Prefeito negacionista
“Tragédias inesperadas”, disse o prefeito do Rio, Marcelo Crivella, sobre os impactos do temporal. Inesperadas porque negacionistas não reconhecem a Ciência. Inesperadas porque negacionistas não admitem fatos cientificamente comprovados. Inesperadas porque é mais fácil falar qualquer achismo depois do que fazer o necessário antes, como investir em prevenção de enchentes e contenção de encostas.
O prefeito culpa a chuva mas é incapaz de reconhecer a incompetência da própria “gestão”, que reduziu serviços públicos, como limpeza de bueiros e até varrição de lixo. A prefeitura aplicou apenas 22% do orçamento pra ações de controle de enchentes e contenção de encostas em 2017 e 2018, deixou de gastar R$ 564 milhões dos R$ 731 milhões disponíveis [acessa aqui matéria com esse levantamento do UOL nos dados do Portal da Transparência e da Lei Orçamentária Anual].
Apesar dos dados, o prefeito nega diminuição dos gastos em prevenção de enchentes e proteção de encostas. “Nesses meus 2 anos de governo eu não sei se teve um outro setor que nos preocupasse tanto quanto as contenções de encostas, fizemos mais de 40 ontem, 40 ano passado”. Crivella não sabe mesmo. De 2013 pra 2018: queda de 77% nos gastos com prevenção de enchentes e de 58% com proteção de encostas [olha aqui na reportagem do RJTV].
Crivella fala em nome de Deus, é pastor, mistura suas opiniões pessoais com a função de prefeito. Chuva é um fenômeno natural, pra religiosos então seria uma criação divina. Como pode transferir pra chuva a culpa pelo caos na cidade? Só que o fenômeno natural é agravado pela interferência humana registrada pela Ciência. Chega a ser pecado negar mudança do clima.
Prefeito negacionista tem o mesmo efeito que corrupto, rouba da gente políticas públicas que salvam vidas, que preparam cidades e moradores pra cuidar do ambiente e diminuir riscos de mortes e prejuízos ambientais, sociais e econômicos.
Rio tinha estratégia de resiliência
A cidade maravilhosa tinha uma estratégia de resiliência, foi lançada em maio de 2016 pelo ex-prefeito Eduardo Paes. Uma estratégia pioneira [Rio Resiliente] pra enfrentar efeitos das mudanças climáticas e desafios urbanos. Foi a primeira cidade no Hemisfério Sul a lançar um programa específico pra resiliência. A prefeitura tava investindo na resiliência do Rio desde 2009. Paes foi líder do C40 [grupo de prefeitos de megacidades dedicados a preparar cidades e pessoas pro maior desafio que a humanidade precisa enfrentar: mudanças climáticas] e proveu a cidade com legislação, estudos e programas. Agora dá pra notar que faltou dialogar com a sociedade.

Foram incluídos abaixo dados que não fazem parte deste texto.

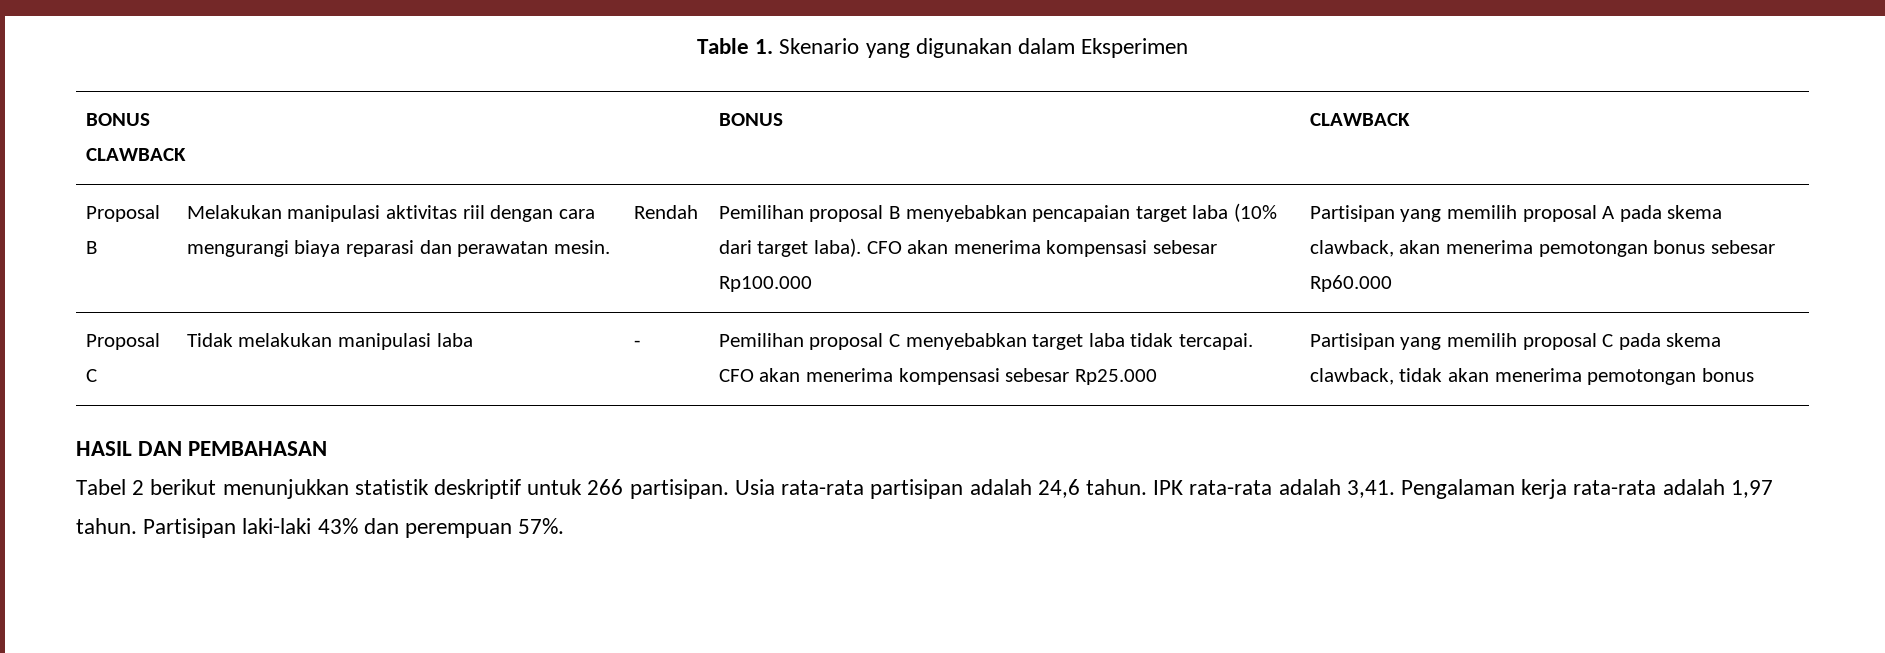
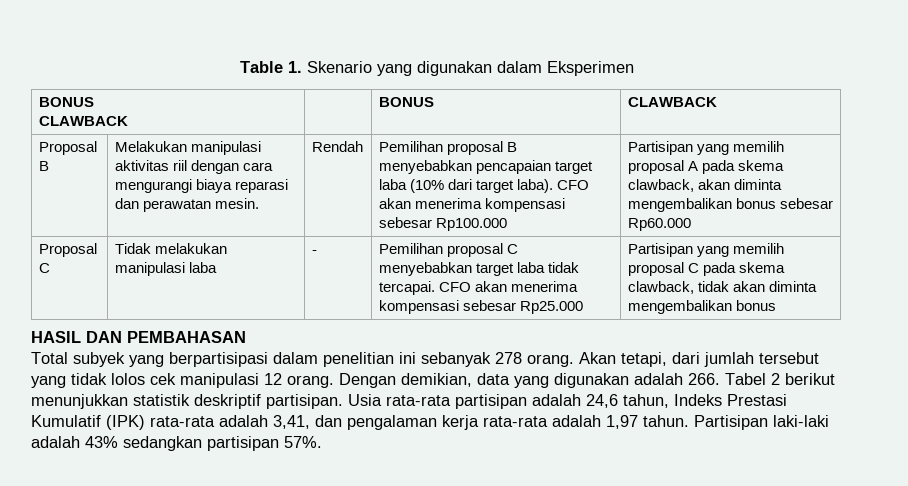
[1445,240,1648,257] menerima pemotongan -> [733,179,782,190] [627,198,732,212] diminta mengembalikan
[1494,368,1697,385] menerima pemotongan -> [768,281,817,292] [627,300,732,314] diminta mengembalikan
(328, 448) none -> [31,352,819,367] [31,373,720,388] Total subyek yang berpartisipasi dalam penelitian ini sebanyak 278 orang. Akan tetapi, dari jumlah tersebut yang tidak lolos cek manipulasi 12 orang. Dengan demikian, data yang digunakan adalah 266.
[527,479,624,495] untuk 266 -> (261, 401) none
[1085,479,1515,499] tahun. IPK rata-rata adalah 3,41. Pengalaman -> [623,394,787,408] [31,415,437,430] tahun, Indeks Prestasi Kumulatif (IPK) rata-rata adalah 3,41, dan pengalaman
[317,518,513,538] 43% dan perempuan -> [31,436,279,451] adalah 43% sedangkan partisipan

O prefeito Crivella passou a gestão do Rio Resiliente pra Subsecretaria de Planejamento e Gestão Governamental em 2017, antes sob responsabilidade do Centro de Operações. No entanto, no site da prefeitura nem com a busca se consegue achar alguma menção à estratégia de resiliência da cidade. O site Rio Resiliente não existe mais. No Facebook tem a página Rio Sustentável e Resiliente, do escritório de planejamento da Prefeitura do Rio, com publicação mais recente de 4/2, sem nenhuma informação de serviço ou educação e sem link de referência governamental.
A cidade do Rio ainda integra o C40. A sociedade ainda não tem nem como imaginar o que isso representa. Uma busca por C40 no site da prefeitura dá zero ocorrência. Apesar de ter assinado compromisso de desenvolver planos ambiciosos de ação climática até 2020, é pra “inglês ver”, pra constar, pra prefeitura não passar o vexame internacional de pedir pra sair. Prova disso é o segundo temporal caótico na “gestão” Crivella sem qualquer avanço em conservação, prevenção e educação ambiental, só a mesma reação que sobrecarrega Comlurb, Defesa Civil, CET-Rio e Bombeiros.
Tempo, clima e resiliência
O janeiro de 2019 na cidade do Rio foi 4.9 graus mais quente que a média normal no período. Foi o janeiro mais quente em 97 anos. Não é difícil notar que algo mudou, já que não é um pequeno aumento da temperatura.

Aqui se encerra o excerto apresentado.